Anyway, here’s one thing I, inadvertently, remembered… “You get what you give”. It was not quite as colorful as “if you throw something at a pregnant woman the mice will eat your clothes”. Or, “be careful what you say in public because you never know who is sitting next to you.” But it was shorter. So, what made me think about it?
Recently, I had a dream about a former friend (you will soon understand why she is former), who told me that she had a dream that her whole family was killed in a car accident. How horrible,” I said, “No” she corrected me, “it was like a dream come true”.
Then I had another conversation with a friend who’s mom just died. “I wish I could care”, she said, “but we never had any kind of a relationship, so I don’t feel anything.” Then, as an afterthought she added, “You know, I bet my kids feel the same way about me. We were never close. In fact, I was just like with my mom. I didn’t have much time for them while they were growing up, and now that they are adults, they don’t have much time for me. Oh well, live and learn.” Obviously, she didn’t.
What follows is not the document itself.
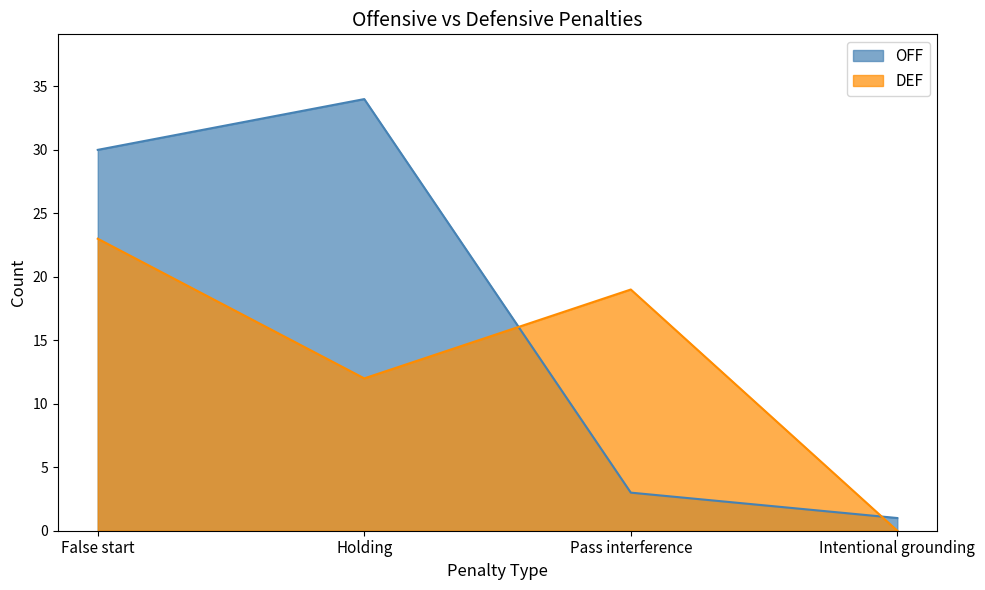

Does the chart display data point markers on the line(s)?

No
At lunch today, we were talking about public service. My lunch companion remarked that he thought public service was a hoax. That it was a profession for people who couldn’t do anything else – like be lawyers or doctors. The old, “Those who can do. Those who can’t, teach. The conversation was over before it became an argument. Public service is a way to make a difference… to make the world a better place to live... Blah, blah, blah. When I was a corporate executive, I thought you were supposed to use your expense account to buy your friends wonderful lunches and dinners … Clearly, a case of good public servant gone awry.
To tell you the truth, (as per the first paragraph), the whole concept of “you get what you give” is somewhat confusing. Our parents loved us unconditionally. If we were in trouble, they managed to get us out of it. If we needed, or just wanted something, there was no question that we would have it. They were not “on” us 24/7 (they had their own lives and allowed us to play without constant supervision), but we never doubted their passion about parenthood. And because we were a large extended family there was always some adult or almost adult lurking in the background. We learned at an early age that giving, always proceeded getting.